On Wednesday 22nd June 2011, Greek Prime Minister George Papandreou’s government  survived a confidence vote in parliament. This piece of news has injected the needed confidence among the investors who underwent financial market turmoils for the past few weeks.

European leaders breathed a sigh of relief but kept up the pressure on Greek Prime Minister George Papandreou, who faces a vote June 28 to push though more spending cuts, tax hikes and asset sales. Still, fearing the financial chaos that any Greek default would ignite, EU leaders promised Papandreou additional funds to help the shrinking Greek economy to get back on its feet.

Greece’s creditors, particularly its partners in the 17-country eurozone, are demanding that Papandreou get parliamentary approval for €28 billion ($40.24 billion) in budget cuts and new taxes and for a €50 billion ($72 billion) sell-off of government assists by the end of June. Only then will they hand over €12 billion ($17 billion) in bailout funds that Greece needs to avoid bankruptcy in mid-July.

This set stage to define the movement of our local Singapore stock market even though the last set of Singapore GDP is still impressive. Singapore 2012 GDP growth is still forecasted to be at 5.5%, while CPI inflation is expected to come in at 2.5%.

Singapore’s economic growth outlook is set at a decent 6.2% for the full-year 2011 which is upgrade from the 5.7% forecast in the previous poll of economists by the Monetary Authority of Singapore, released in March.

The economic growth would be supported by the manufacturing and financial services sectors, said the Monetary Authority of Singapore’s (MAS) latest quarterly Survey of Professional Forecasters.

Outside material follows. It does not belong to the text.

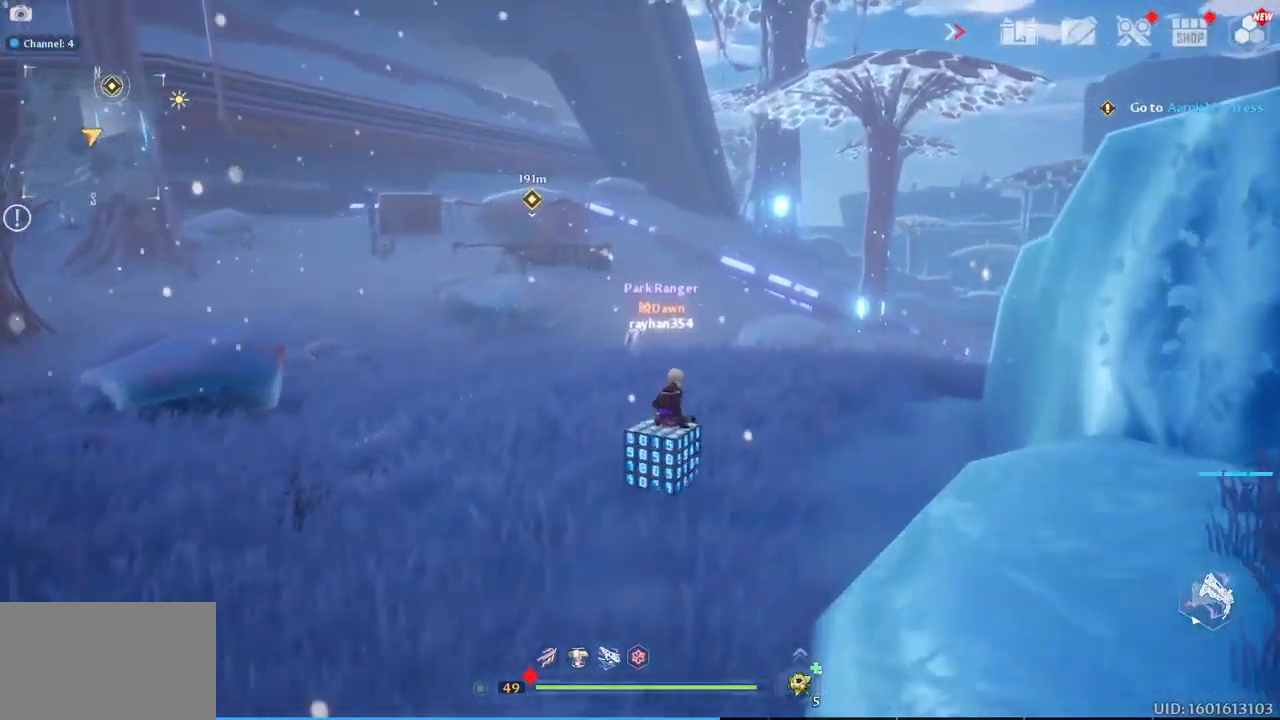
{"keys": ["w"], "mouse": [], "mouse_move": "down-right", "events": []}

On the backdrop of significant external knee-jerk influences, it would be interesting to observe how the Straits Times Index (STI) has been trending for the past weeks:

20110627 - Straits Times Index Technical Chart

STI continues its index consolidation in a wedge formation. Now level 3000 is crucial support. Failing which, STI should correct further to 2900. To some comfort, there are signs of bullish divergences in key indicators, signifying some levels of bargain hunting. STI can only resume some bullish activity if it closes above 3100 with solid trading volumes.

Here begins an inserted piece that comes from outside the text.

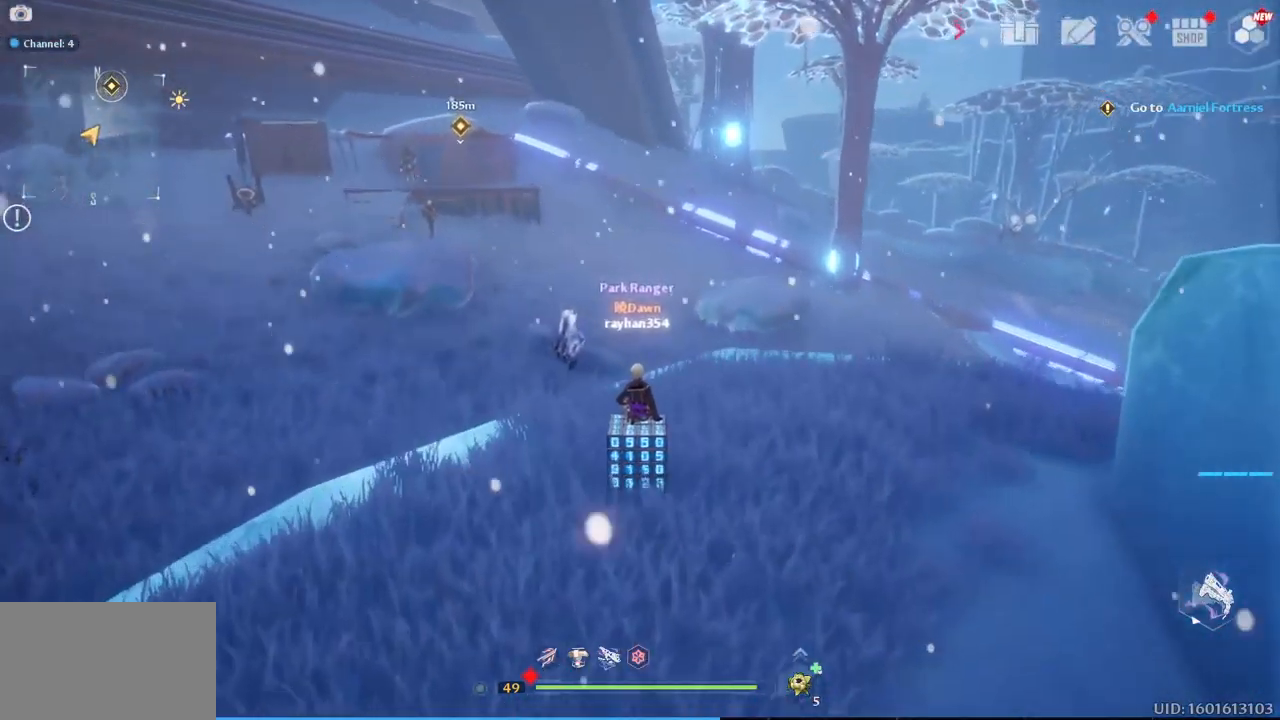
{"keys": ["w"], "mouse": [], "mouse_move": "up", "events": []}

Lets now take a closer look at various sector performances vs the STI to determine value buys (RED – STI, BLUE – Sector of concern):

a) Financial Sector

20110627 - FTSE Financial against STI

b) Real Estate / Property

20110627 - Property Sector vs STI

c) Oil & Gas

20110627 - Oil and Gas vs STI

d) Maritime

20110627 - Maritime vs STI

As seen, Oil & Gas stocks are still very much a premium since early days. Financial & Property stocks seem to be the most appropriate play when value differences close during overall market recovery.